I sentieri di Cimbricus / Nessun confronto, please, siamo inglesi
Mercoledì 12 Marzo 2025
“Nessun paragone possibile o credibile con l’Italia dove da lunghe ere (gli anni sono una dimensione risibile …) si chiacchiera di nuove sistemazioni per le squadre milanesi e romane senza che si proceda di un pollice.”
Giorgio Cimbrico
La caduta dei templi: hanno cominciato con Highbury, hanno proseguito con Wembley, con White Hart Lane, con Upton Park, tutti sostituiti da stadi grandi, capienti, bellissimi, costati un occhio della testa: la nuova casa del Tottenham ha superato il miliardo di sterline. Chi ha sempre detto che gli inglesi amano la tradizione, deve fare ammenda. Gli inglesi amano fare affari con la passione. O far della passione un affare. Che è più o meno la stessa cosa.

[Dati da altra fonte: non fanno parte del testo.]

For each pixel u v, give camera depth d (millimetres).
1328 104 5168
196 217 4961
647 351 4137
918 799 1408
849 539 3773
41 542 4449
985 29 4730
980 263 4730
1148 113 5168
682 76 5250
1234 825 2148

Ora toccherà a Old Trafford: il progetto che cambierà volto allo stadio del Manchester United prenderà corpo e vita in cinque anni per un prodotto finale da 100.000 spettatori, il più grande del Regno Unito. Con l’auspicio che la ristrutturazione non dimentichi l’orologio che segna la tragedia del 1958, quando metà dei Busby’s Boys morirono nella neve sporca di una pista di decollo a Monaco di Baviera, e la statua di sir Matt, il vecchio demiurgo.
Per il nuovo Old Trafford la cifra stimata è due miliardi e mezzo di sterline. Jim Radcliffe, mister Ineos, può togliere i pasti ai volontari e agli steward, offrire solo un po’ di frutta, ma non teme di affrontare cifre da capogiro senza badare alla classifica deficitaria di Red Devils che, al tempo di sir Alex Ferguson, piantavano la loro forca e lo code puntute in patria e in Europa.
La visione è sostenuta dalla previsione. Dotate la città di uno stadio gigantesco, bellissimo, raggiungibile, dotato di ogni tipo di servizio e avrete una risposta economica formidabile: quasi due milioni di visitatori in più all’anno. Che per una città con poche attrattive come Manchester è una cifra che fa tremare i polsi e fa fremere chi sta per inoltrarsi in questo affare che più che con lo sport ha a che fare con la finanza, con il capitalismo spinto che ha invaso la vita, il mondo, le nostre esistenze e governa tutte queste dimensioni.
Anche Twickenham, la Fortezza del rugby (che ora si chiama Allianz, dopo i 100 milioni ricevuti dalla compagnia di assicurazione che ha già etichettato l’Arena di Monaco di Baviera e lo stadio di Dublino), vuol cambiare. E anche in questo caso le cifre previste per l’ampliamento, i collegamenti, i servizi sono giganteschi. Tanto che, alla partenza dei lavori, si parla di uno spostamento dei match dell’Inghilterra a Wembley o allo stadio olimpico di Stratford, nell’estremo East End. E’ bene ricordare che oggi, ogni apertura dei cancelli a Twickenham significa una cifra attorno ai 15 milioni. Anche qualcosa di più se a novembre arrivano gli All Blacks e gli Springboks.
Nessun paragone possibile con l’Italia dove da lunghe ere (gli anni sono una dimensione risibile …) si chiacchiera di nuove sistemazioni per le squadre milanesi e romane senza che si proceda di un pollice.
Una nota dettata dall’estetica: la cerimonia d’apertura di Milano-Cortina 2026, tra meno di un anno, è prevista tra i quattro brutti torracchioni di San Siro, un luogo che non possiede la “luce”, l’aura per dare il via ai Giochi. Considerata la dispersione che è la caratteristica di questa edizione sarebbe stato meglio parcellizzare anche la cerimonia: a Cortina, a Bormio, ad Anterselva, a Predazzo. Molto semplice: sarebbe stato più bello. Più luminoso.